Nitric oxide-dependent relaxation of explanted pig vessel segments and vascular myeloperoxidase deposition. (A) Relaxation of explanted segments of the internal mammary artery in response to acetylcholine. There was a significant attenuation of acetylcholine-dependent relaxation in vessel segments from animals treated with myeloperoxidase (56.9 ± 3% in myeloperoxidase-treated pigs vs. 89.4 ± 4% in rings from human serum albumin-treated animals, P < 0.01). Addition of H₂O₂ further decreased acetylcholine-dependent vasorelaxation in rings explanted from myeloperoxidase-treated animals (45.4 ± 4%, *P = 0.021), whereas vessel segments from human serum albumin-treated animals showed no H₂O₂-dependent impairment of vessel relaxation (89.5 ± 5%). (B) Nitroglycerine-induced relaxation was significantly reduced in explanted segments of the internal mammary artery derived from myeloperoxidase-treated animals (P < 0.001). (C) Heparin-dependent liberation of myeloperoxidase after ex vivo perfusion of explanted pig internal mammary artery.

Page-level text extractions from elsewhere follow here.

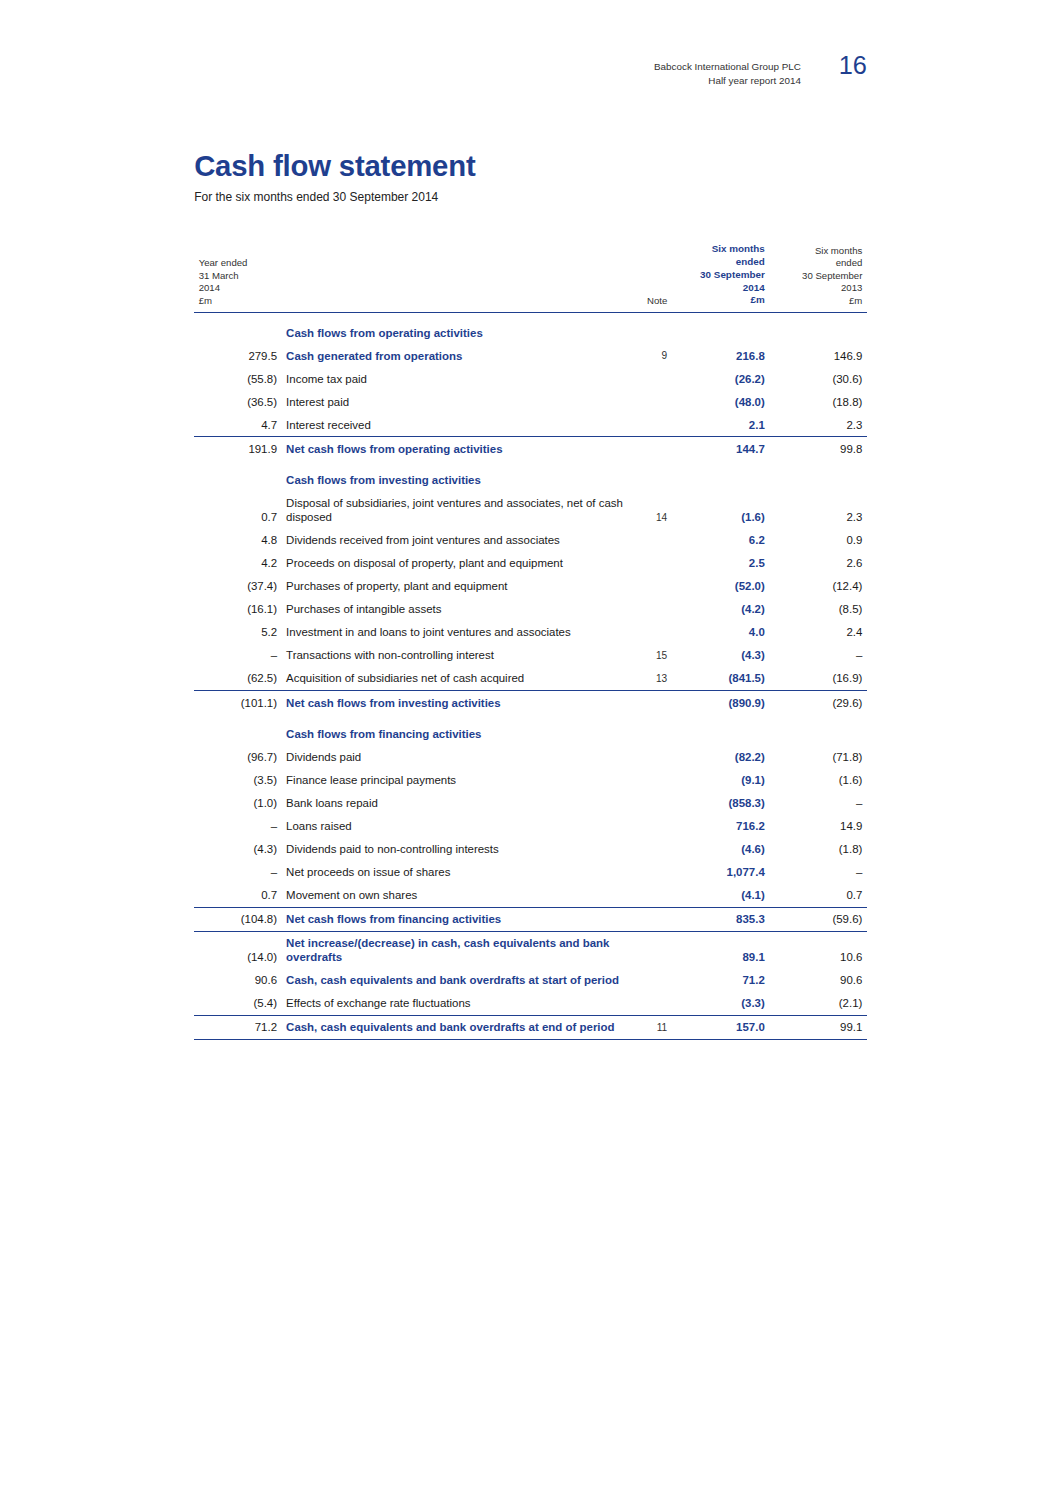Babcock International Group PLC
Half year report 2014
16
Cash flow statement
For the six months ended 30 September 2014
| Year ended 31 March 2014 £m | | Note | Six months ended 30 September 2014 £m | Six months ended 30 September 2013 £m |
| --- | --- | --- | --- | --- |
| | Cash flows from operating activities | | | |
| 279.5 | Cash generated from operations | 9 | 216.8 | 146.9 |
| (55.8) | Income tax paid | | (26.2) | (30.6) |
| (36.5) | Interest paid | | (48.0) | (18.8) |
| 4.7 | Interest received | | 2.1 | 2.3 |
| 191.9 | Net cash flows from operating activities | | 144.7 | 99.8 |
| | Cash flows from investing activities | | | |
| 0.7 | Disposal of subsidiaries, joint ventures and associates, net of cash disposed | 14 | (1.6) | 2.3 |
| 4.8 | Dividends received from joint ventures and associates | | 6.2 | 0.9 |
| 4.2 | Proceeds on disposal of property, plant and equipment | | 2.5 | 2.6 |
| (37.4) | Purchases of property, plant and equipment | | (52.0) | (12.4) |
| (16.1) | Purchases of intangible assets | | (4.2) | (8.5) |
| 5.2 | Investment in and loans to joint ventures and associates | | 4.0 | 2.4 |
| – | Transactions with non-controlling interest | 15 | (4.3) | – |
| (62.5) | Acquisition of subsidiaries net of cash acquired | 13 | (841.5) | (16.9) |
| (101.1) | Net cash flows from investing activities | | (890.9) | (29.6) |
| | Cash flows from financing activities | | | |
| (96.7) | Dividends paid | | (82.2) | (71.8) |
| (3.5) | Finance lease principal payments | | (9.1) | (1.6) |
| (1.0) | Bank loans repaid | | (858.3) | – |
| – | Loans raised | | 716.2 | 14.9 |
| (4.3) | Dividends paid to non-controlling interests | | (4.6) | (1.8) |
| – | Net proceeds on issue of shares | | 1,077.4 | – |
| 0.7 | Movement on own shares | | (4.1) | 0.7 |
| (104.8) | Net cash flows from financing activities | | 835.3 | (59.6) |
| (14.0) | Net increase/(decrease) in cash, cash equivalents and bank overdrafts | | 89.1 | 10.6 |
| 90.6 | Cash, cash equivalents and bank overdrafts at start of period | | 71.2 | 90.6 |
| (5.4) | Effects of exchange rate fluctuations | | (3.3) | (2.1) |
| 71.2 | Cash, cash equivalents and bank overdrafts at end of period | 11 | 157.0 | 99.1 |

Vessels from myeloperoxidase-treated animals revealed increased levels of myeloperoxidase in the eluate when compared with human serum albumin-treated pigs. (D) Immunofluorescent imaging displayed vascular myeloperoxidase deposition in explanted internal mammary artery segments of myeloperoxidase-treated pigs when compared with human serum albumin-treated animals (red, PECAM; green, MPO; blue, DAPI; magnification ×200).